You have made some very good points there JC and I completely agree with you.
We both understand that there are many things needed to make a good quality audio file such as the recording and mastering of the music. We both also understand that even though a 24bit file has a higher resolution than a 16bit file they're both still going to sound exactly the same. So IMO as far as the end user is concerned they're both exactly the same quality dispite having a difference in bit rate.
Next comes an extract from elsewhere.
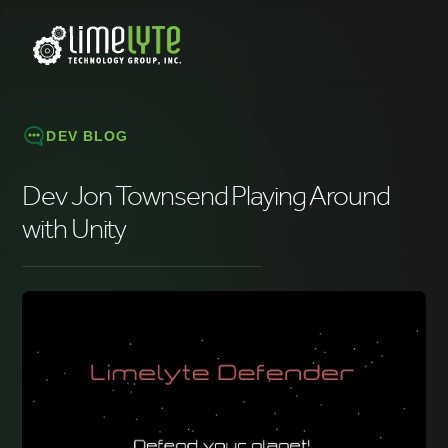
DEV BLOG
Dev Jon Townsend Playing Around
with Unity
What Linn have said is that the 24bit studio mastered files are of a higher quality than what can be achieved on a 16bit CD. When taken in a very literal sense they are a higher bit rate so technically speaking they better in this one respect. Although IMO this isn't actually the same thing as being better quality. So yes it is misleading to the layman who doesn't understand digital audio technology but when taken in this one very literal sense they haven't actually told a lie.
What Linn has failed to do though, is make it clear to their customers that there are in fact two different versions of the music which only sound different to one another because they've been mastered to sound different and that this has nothing to do with the bit rate.
Like I said: they haven't actually lied but it is misleading.
................24bit studio mastered files are of a higher quality than what can be achieved on a 16bit CD.
16 bit CD is more than adequate to fully capture the enitre audible dynamic range of any piece of music, so I'd say that the statement is wrong. You can't get any better because there is no audible benefit. What's the point in trying to replay sub and ultra sonic noises that humans cannot hear? All it does is create an uneccessarily large file.
Remember that we are taliking about music and what we can hear, anything outside of the range of our hearing is irrelevant.
24bit files are used in studios when making the music because (for mathematical reasons) they're more convenient to edit. However as far as the musical playback is concerned 24bit and 16bit audio files will both sound exactly identical and therefore they both have exactly the same level of sound quality.